> _What you need to do_:
Below are the entries. Transcribe exactly the lines from the one with "Gaat de galblaas ook in een zakje?" through the one with "infectie met zogenaamde", ends included, and leave out all others.

--- Listed records Enclosed Below ---

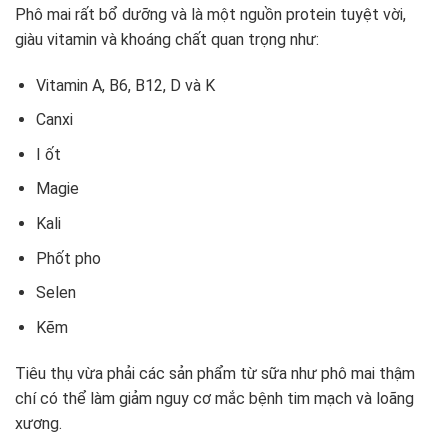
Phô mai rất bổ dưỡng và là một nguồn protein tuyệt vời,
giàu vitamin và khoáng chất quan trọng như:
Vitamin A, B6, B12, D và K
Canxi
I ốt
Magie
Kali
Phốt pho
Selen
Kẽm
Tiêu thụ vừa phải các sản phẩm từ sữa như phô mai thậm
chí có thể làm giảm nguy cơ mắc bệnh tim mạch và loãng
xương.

--- End of Enclosed Listed records ---
--- Listed records Enclosed Below ---

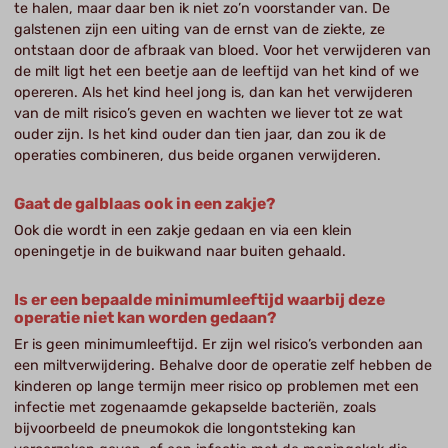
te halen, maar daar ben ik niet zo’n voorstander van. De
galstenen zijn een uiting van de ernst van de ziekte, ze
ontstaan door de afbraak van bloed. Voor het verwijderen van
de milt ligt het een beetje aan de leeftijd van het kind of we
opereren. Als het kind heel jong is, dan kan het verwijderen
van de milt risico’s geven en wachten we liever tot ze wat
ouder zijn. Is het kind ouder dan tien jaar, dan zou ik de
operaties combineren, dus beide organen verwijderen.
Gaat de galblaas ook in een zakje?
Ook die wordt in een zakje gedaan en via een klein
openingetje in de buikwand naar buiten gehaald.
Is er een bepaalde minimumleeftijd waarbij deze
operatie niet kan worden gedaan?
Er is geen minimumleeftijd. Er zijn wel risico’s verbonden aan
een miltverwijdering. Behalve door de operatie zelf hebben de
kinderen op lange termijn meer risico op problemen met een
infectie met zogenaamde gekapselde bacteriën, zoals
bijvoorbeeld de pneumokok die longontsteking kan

--- End of Enclosed Listed records ---

> _Your solution_:
Gaat de galblaas ook in een zakje?
Ook die wordt in een zakje gedaan en via een klein
openingetje in de buikwand naar buiten gehaald.
Is er een bepaalde minimumleeftijd waarbij deze
operatie niet kan worden gedaan?
Er is geen minimumleeftijd. Er zijn wel risico’s verbonden aan
een miltverwijdering. Behalve door de operatie zelf hebben de
kinderen op lange termijn meer risico op problemen met een
infectie met zogenaamde gekapselde bacteriën, zoals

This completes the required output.